Source document:
____

Examples of this are particularly apparent within the veritable deluge of female performers creating pop crossover acts. Over the past couple of years, the likes of Bat for Lashes, Florence and the Machine, Little Boots and Marina and the Diamonds have been creating some of the most interesting music in the charts instrumentally, but not only that, they have also demonstrated significant song writing abilities, with feisty, educated lyrics and topics. These girls get music, and evidently have a real passion, commitment to, and ability for it, but what is also noteworthy is the manner in which they present themselves. Whilst they (importantly) seem to maintain a lot of creative control, like true post-modern feminists they realise that image is still an important selling point for women. However, instead of oozing pure female sexuality that is often typical in pop music, these girls portray themselves in a way that embraces femininity in a true and loving, yet subtly ironic, sharpened manner. This is particularly well exampled by the work and nature of Lily Allen (who I now cannot help but love in spite of her often obtusely venomous attitude, especially toward poor old masculinity). This is also evident with pure pop females such as La Roux and Lady Gaga, (albeit with Roux and Gaga the talent and music is slightly more questionable than those other ladies previously mentioned).
Although this music has an obvious femininity, it maintains an edge to it that has a more broad unisex quality and appeal. It is not too girly, but simultaneously harbours a deep-seated strength that is truly feminine. They are and there are brilliantly positive examples of the female side of the race out there at present, offering female role models that have true ability, individuality and purpose. Their crossover qualities relate them to a variety of music styles, which lend them to the admirations of different tastes, although these women are mostly white, and black ladies in UK music are heavily underrepresented at present. Ultimately, however, musical women are currently at the top of their game, and are offering great role models for young women - that you can be more than just pretty. For once I am a bit envious of teenage girls; for once they have some quality to relate to.

____

Dataset content:
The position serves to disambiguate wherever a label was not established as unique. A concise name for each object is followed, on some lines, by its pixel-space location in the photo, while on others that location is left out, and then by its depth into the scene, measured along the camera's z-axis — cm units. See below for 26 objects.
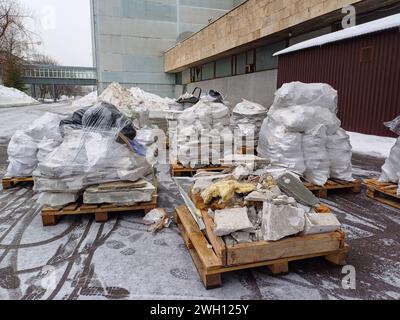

____

Directions: List every performer or act that the text on female pop musicians mentions by name.

Task response:
Bat for Lashes
Florence and the Machine
Little Boots
Marina and the Diamonds
Lily Allen
La Roux
Lady Gaga